Compressing Multi-Task Model for Autonomous Driving via Pruning and Knowledge Distillation
Jiayuan Wang, Q. M. Jonathan Wu, Ning Zhang, Katsuya Suto, Lei Zhong
TL;DR
This work tackles the deployment challenge of multi-task autonomous driving panoptic perception by introducing a two-stage compression framework: safe pruning driven by Taylor-based per-task channel importance and inter-task gradient conflict, followed by head-agnostic feature-level knowledge distillation from a teacher model. The pruning stage preserves channels essential for any task while mitigating interference, and the distillation stage transfers intermediary backbone/encoder representations to recover performance without relying on task-specific heads. On BDD100K, the approach achieves a 32.7% reduction in parameters with negligible segmentation drops and only modest detection degradation, running at 32.7 FPS in real time. Ablation studies demonstrate that combining TCI, GCP, and KD is crucial to balancing multi-task performance, validating the method as a practical path toward real-time, low-resource multi-task panoptic perception for on-board autonomous driving.
Abstract
Autonomous driving systems rely on panoptic perception to jointly handle object detection, drivable area segmentation, and lane line segmentation.
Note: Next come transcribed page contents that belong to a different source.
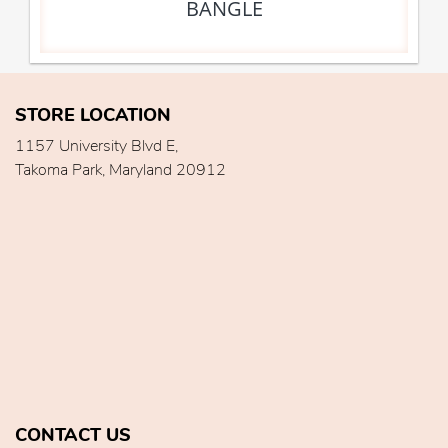
BANGLE
STORE LOCATION
1157 University Blvd E,
Takoma Park, Maryland 20912
CONTACT US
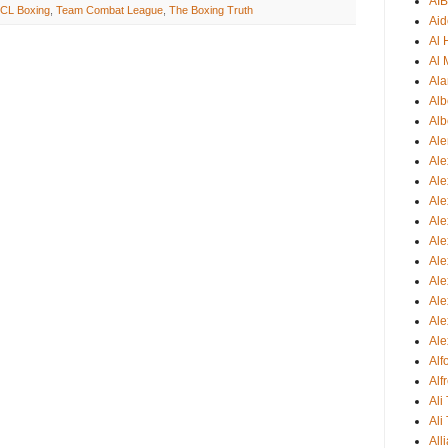
AI
CL Boxing
,
Team Combat League
,
The Boxing Truth
Aid
Al
Al 
Ala
Alb
Alb
Ale
Ale
Al
Al
Ale
Ale
Ale
Ale
Ale
Ale
Ale
Al
Alf
Ali
Ali
All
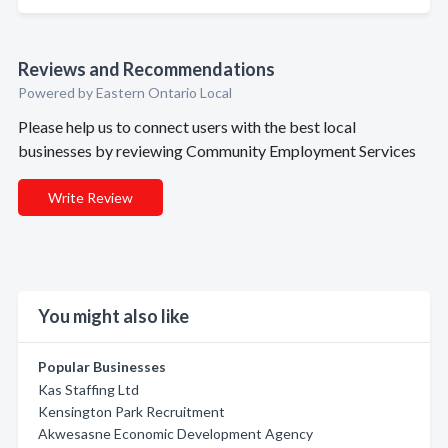
Reviews and Recommendations
Powered by Eastern Ontario Local
Please help us to connect users with the best local
businesses by reviewing Community Employment Services
Write Review
You might also like
Popular Businesses
Kas Staffing Ltd
Kensington Park Recruitment
Akwesasne Economic Development Agency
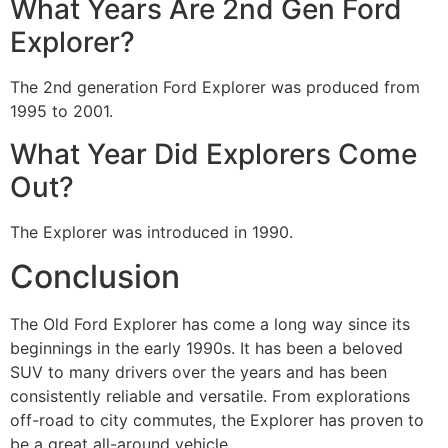
What Years Are 2nd Gen Ford
Explorer?
The 2nd generation Ford Explorer was produced from
1995 to 2001.
What Year Did Explorers Come
Out?
The Explorer was introduced in 1990.
Conclusion
The Old Ford Explorer has come a long way since its
beginnings in the early 1990s. It has been a beloved
SUV to many drivers over the years and has been
consistently reliable and versatile. From explorations
off-road to city commutes, the Explorer has proven to
be a great all-around vehicle.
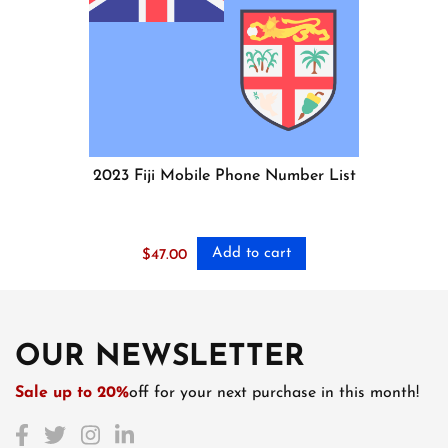
2023 Fiji Mobile Phone Number List
Add to cart
$
47.00
OUR NEWSLETTER
Sale up to 20%
off for your next purchase in this month!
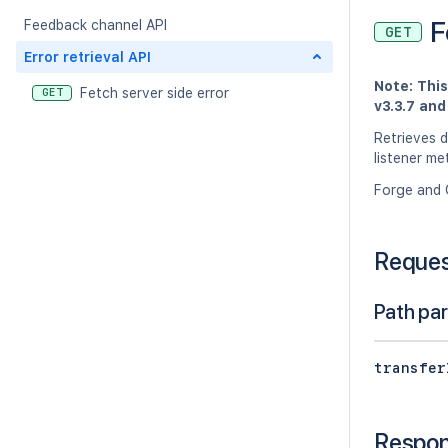
F
Feedback channel API
GET
Error retrieval API
Note: Thi
Fetch server side error
GET
v3.3.7 an
Retrieves d
listener m
Forge and 
Reque
Path pa
transfer
Respo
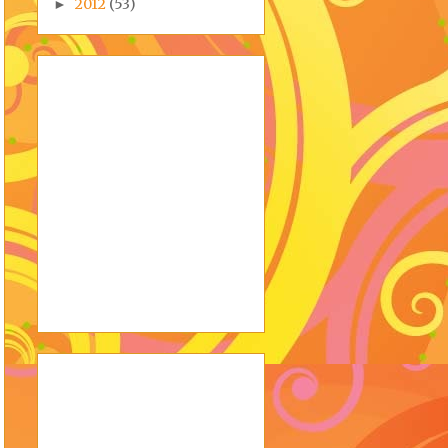
2012
(53)
►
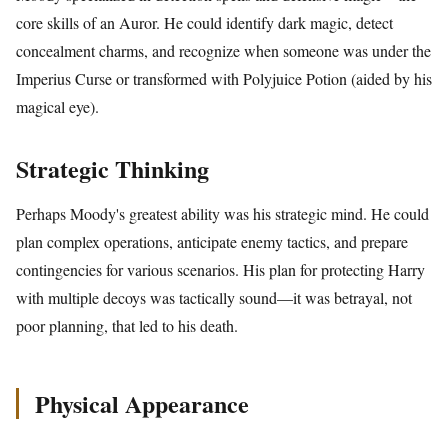
core skills of an Auror. He could identify dark magic, detect
concealment charms, and recognize when someone was under the
Imperius Curse or transformed with Polyjuice Potion (aided by his
magical eye).
Strategic Thinking
Perhaps Moody's greatest ability was his strategic mind. He could
plan complex operations, anticipate enemy tactics, and prepare
contingencies for various scenarios. His plan for protecting Harry
with multiple decoys was tactically sound—it was betrayal, not
poor planning, that led to his death.
Physical Appearance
Although multi-task learning is an effective way to integrate these tasks, its increasing model parameters and complexity make deployment on on-board devices difficult. To address this challenge, we propose a multi-task model compression framework that combines task-aware safe pruning with feature-level knowledge distillation. Our safe pruning strategy integrates Taylor-based channel importance with gradient conflict penalty to keep important channels while removing redundant and conflicting channels. To mitigate performance degradation after pruning, we further design a task head-agnostic distillation method that transfers intermediate backbone and encoder features from a teacher to a student model as guidance. Experiments on the BDD100K dataset demonstrate that our compressed model achieves a 32.7% reduction in parameters while segmentation performance shows negligible accuracy loss and only a minor decrease in detection (-1.2% for Recall and -1.8% for mAP50) compared to the teacher. The compressed model still runs at 32.7 FPS in real-time. These results show that combining pruning and knowledge distillation provides an effective compression solution for multi-task panoptic perception.